Exercise instructions: Where a line below includes the word "stained", copy that line.

Input data:
-=-=-=-=-

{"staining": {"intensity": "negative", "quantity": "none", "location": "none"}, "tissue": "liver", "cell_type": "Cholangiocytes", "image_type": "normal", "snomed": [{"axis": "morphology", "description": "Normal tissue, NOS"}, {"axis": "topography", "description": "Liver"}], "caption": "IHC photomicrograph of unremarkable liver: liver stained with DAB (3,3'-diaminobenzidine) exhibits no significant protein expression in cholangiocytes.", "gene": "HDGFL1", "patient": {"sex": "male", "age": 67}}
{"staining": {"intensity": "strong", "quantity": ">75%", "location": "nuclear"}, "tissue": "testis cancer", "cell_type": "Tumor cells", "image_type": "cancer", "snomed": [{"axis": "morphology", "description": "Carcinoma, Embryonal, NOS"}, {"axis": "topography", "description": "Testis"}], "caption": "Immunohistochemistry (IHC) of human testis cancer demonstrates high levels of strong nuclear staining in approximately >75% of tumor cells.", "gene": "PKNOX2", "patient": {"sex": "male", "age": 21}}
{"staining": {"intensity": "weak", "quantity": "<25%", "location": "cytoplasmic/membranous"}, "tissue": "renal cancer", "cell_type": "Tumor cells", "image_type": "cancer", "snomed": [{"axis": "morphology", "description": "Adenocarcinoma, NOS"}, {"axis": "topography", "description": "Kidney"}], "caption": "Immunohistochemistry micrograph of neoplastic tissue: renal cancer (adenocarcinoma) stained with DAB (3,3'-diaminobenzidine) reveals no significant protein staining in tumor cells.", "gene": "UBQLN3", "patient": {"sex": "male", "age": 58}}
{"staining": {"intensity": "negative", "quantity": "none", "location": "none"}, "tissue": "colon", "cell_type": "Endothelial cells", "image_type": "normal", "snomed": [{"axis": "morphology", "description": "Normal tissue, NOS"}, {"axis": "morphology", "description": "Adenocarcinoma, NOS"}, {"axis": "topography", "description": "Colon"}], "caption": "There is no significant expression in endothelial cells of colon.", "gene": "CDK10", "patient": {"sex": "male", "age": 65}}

-=-=-=-=-

Task solution:
{"staining": {"intensity": "negative", "quantity": "none", "location": "none"}, "tissue": "liver", "cell_type": "Cholangiocytes", "image_type": "normal", "snomed": [{"axis": "morphology", "description": "Normal tissue, NOS"}, {"axis": "topography", "description": "Liver"}], "caption": "IHC photomicrograph of unremarkable liver: liver stained with DAB (3,3'-diaminobenzidine) exhibits no significant protein expression in cholangiocytes.", "gene": "HDGFL1", "patient": {"sex": "male", "age": 67}}
{"staining": {"intensity": "weak", "quantity": "<25%", "location": "cytoplasmic/membranous"}, "tissue": "renal cancer", "cell_type": "Tumor cells", "image_type": "cancer", "snomed": [{"axis": "morphology", "description": "Adenocarcinoma, NOS"}, {"axis": "topography", "description": "Kidney"}], "caption": "Immunohistochemistry micrograph of neoplastic tissue: renal cancer (adenocarcinoma) stained with DAB (3,3'-diaminobenzidine) reveals no significant protein staining in tumor cells.", "gene": "UBQLN3", "patient": {"sex": "male", "age": 58}}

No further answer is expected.